Internationale Forschung zeigt auf, dass Schülerinnen und Schüler, deren Noten – im Vergleich zu externen, sogenannten «blinden» Bewertungen – zu ihren Gunsten verzerrt waren, später häufiger anspruchsvollere Ausbildungen absolvieren oder bessere schulische Leistungen erzielen, selbst bei vergleichbaren Voraussetzungen. Umgekehrt zeigen Schülerinnen und Schüler, deren Noten systematisch zu ihrem Nachteil verzerrt waren, später geringere Leistungen oder wählen seltener eine Ausbildung auf Tertiärstufe. Solche Effekte lassen sich unter anderem dadurch erklären, dass verzerrte Bewertungen wie eine selbsterfüllende Prophezeiung wirken können.

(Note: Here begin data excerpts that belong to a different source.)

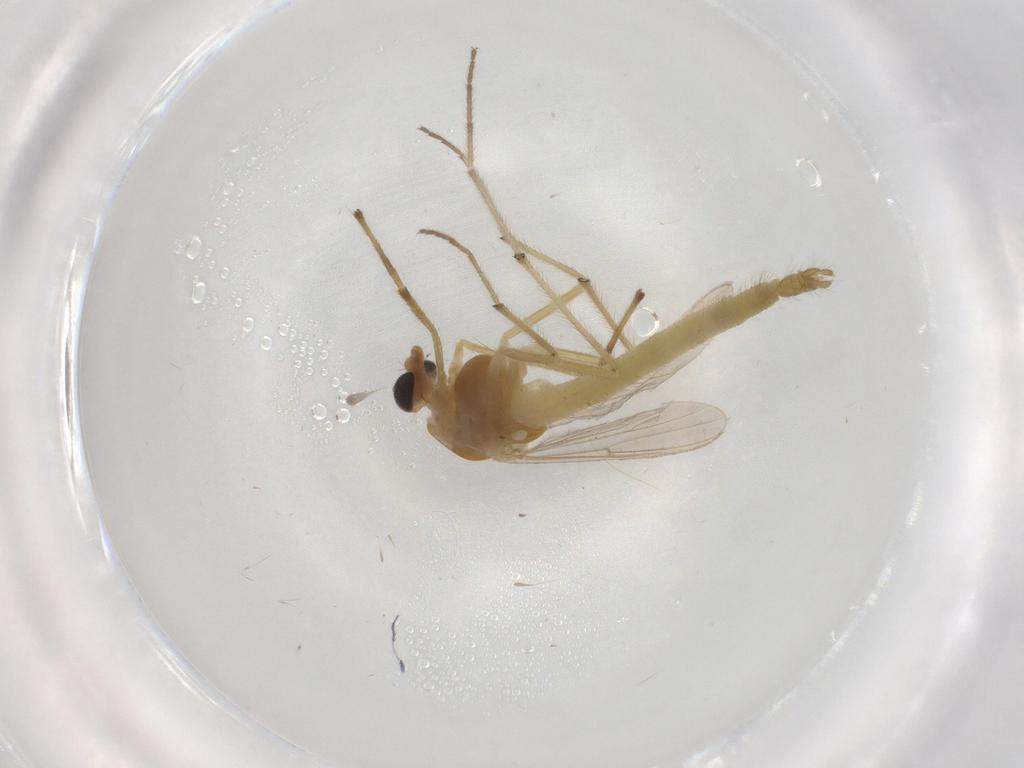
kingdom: Animalia
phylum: Arthropoda
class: Insecta
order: Diptera
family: Chironomidae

Was können Lehrpersonen konkret tun, um sich dieser Verzerrungen bewusster zu werden und fairer zu benoten?
Studien zeigen, dass sich Verzerrungen in der Notengebung reduzieren lassen, wenn Lehrpersonen gezielt auf systematische Unterschiede in ihrer Bewertung aufmerksam gemacht werden (u.a. eine Studie der PH FHNW). Entscheidend ist dabei eine individuelle Rückmeldung zum eigenen Beurteilungsverhalten.
Mit unseren Daten konnten wir untersuchen, ob die eher allgemeinen Rückmeldung von Testresultaten – ohne expliziten Hinweis auf individuelle Verzerrungen – das Beurteilungsverhalten der Lehrpersonen bereits verändert. Das war nicht der Fall – die Verzerrungen blieben bestehen.
«Studien zeigen, dass sich Verzerrungen in der Notengebung reduzieren lassen, wenn Lehrpersonen gezielt auf systematische Unterschiede in ihrer Bewertung aufmerksam gemacht werden.»
Was könnte auf Ebene der Bildungspolitik verändert werden, um diese Verzerrungen abzuschwächen oder gar zu eliminieren?
Wenn standardisierte Leistungstests eingesetzt werden, könnten deren Auswertung so gestaltet werden, dass Lehrpersonen systematische Abweichungen erkennen können – etwa zwischen den vergebenen Noten und den Testergebnissen einzelner Gruppen. Solche Vergleichsmöglichkeiten bleiben häufig ungenutzt. Möglicherweise kann auch die Durchführung gemeinsam im Schulteam erstellter Lernzielkontrollen, die anschliessend anonymisiert korrigiert werden, dazu beitragen, Verzerrungen zu verringern. Wesentlich ist: Verzerrungen in der Leistungsbeurteilung hängen nicht von der Art der Bewertung ab. Auch alternative Beurteilungsformen zur Note können durch unbewusste Wahrnehmungsprozesse beeinflusst sein.